(TEXT BLOCK):
━━━━━━
In our view, the evidence presented here was insufficient to prove the predicate offenses necessary to show that defendant was an active participant in a criminal street gang for the purpose of the substantive offense (§ 186.22, subd. (a)) or that he committed the robbery “for the benefit of, at the direction of, or in association with any criminalstreet gang” for the purpose of the gang enhancement (§ 186.22, subd (b)(1), italics added). Two reasons support this view. First, there was no evidence that NSSC gang members had committed two predicate offenses. Second, the cases that the prosecutor relied on as predicate offenses did not involve members of the NSSC gang and had no connection to defendant. We discuss each of these reasons in further detail below.

As noted above, the prosecution may use the charged offense as one of the two predicate offenses. Here, the prosecutor argued that the predicate offenses included defendant’s August 21, 2007 robbery in Derby Park. But there was no evidence of a second offense by an NSSC member that qualified as a predicate offense.

Defendant’s conviction for street terrorism arising out of the events of August 23, 2007, cannot be used as a predicate offense for the gang enhancement on the robbery conviction, since it occurred after the robbery. (Duran, supra, 97 Cal.App.4th at p. 1458.) In addition, street terrorism is not among the predicate offenses listed in section 186.22, subdivision (e). Although there were three robbery victims, defendant’s robbery in Derby Park counts as a single predicate offense, since section 186.22, subdivision (e), requires that predicate offenses be “committed on separate occasions, or by two or more persons.” The Attorney General does not argue that the activities of defendant’s companions on August 21, 2007, amount to a separate robbery or witness intimidation (§ 186.22, subd. (e)(2), (8)) that qualify as predicate offenses. Since the prosecution did not argue this theory below and this theory is not advanced on appeal, we shall not address this possibility further.
━━━━━━
(RECORDED DATA):
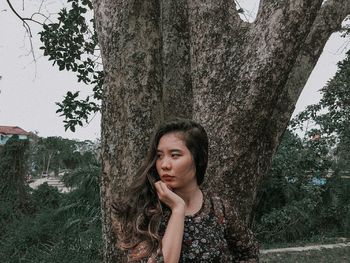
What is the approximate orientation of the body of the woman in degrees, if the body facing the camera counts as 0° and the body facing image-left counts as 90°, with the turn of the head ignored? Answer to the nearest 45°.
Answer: approximately 0°

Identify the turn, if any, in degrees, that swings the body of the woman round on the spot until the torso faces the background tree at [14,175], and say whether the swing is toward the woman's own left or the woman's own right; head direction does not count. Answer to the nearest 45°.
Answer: approximately 135° to the woman's own right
━━━━━━
(WHAT TO WORK ON):
(1) In the court opinion excerpt, on what date did the events behind defendant's street terrorism conviction take place?
(2) Name every specific type of crime that the court opinion excerpt mentions by name.
(3) Proceed with the court opinion excerpt, starting right after its last sentence.

(ANSWERS BY ITEM):
(1) August 23, 2007.

(2) Robbery, street terrorism, and witness intimidation.

(3)
Although Detective Vasquez testified that he was aware of one other criminal prosecution involving an NSSC gang member, no evidence or information regarding that case was presented at trial. Consequently, there was no evidence from which to determine whether the offense met the statutory requirements related to the type of offense or the timing of the offense.

Defendant’s tagging activity in Sandy Cove in December 2007 also does not qualify as a predicate offense since it occurred four months after the robbery in Derby Park. As noted previously, crimes “occurring after the charged offense cannot serve as predicate offenses to prove a pattern of criminal gang activity.” (Duran, supra, 97 Cal.App.4th at p. 1458.)

In his brief, the Attorney General relies on “appellant’s involvement in a robbery and battery in association with NSSC members in 2002.” However, there was no evidence that defendant was involved in a robbery and battery in association with other NSSC gang members in 2002. In the portion of the record that the Attorney General cites, Detective Vasquez testified that in November 2002, defendant was stopped by Santa Cruz police in the company of Jason Gustos, an admitted NSSC member. He also testified that in July 2002, defendant was stopped by Capitola police at the Capitola Mall in the company of Mauricio Bortz and that both men admitted their affiliation with NSSC. But there was no evidence that defendant or his companions were involved in a robbery or a battery on those occasions. With regard to the Capitola incident, the prosecutor told Detective Vasquez, “I don’t want you to get into what they were doing there.” And on cross, Detective Vasquez testified that none of his prior contacts with defendant had resulted in criminal prosecutions. The prosecution’s motion in limine indicates that defendant was a suspect in a battery and robbery that occurred in Watsonville in December 2003. However, defendant was not prosecuted in that case and that evidence was not before the jury. Moreover, defendant’s prior criminal history does not include convictions for either robbery or battery.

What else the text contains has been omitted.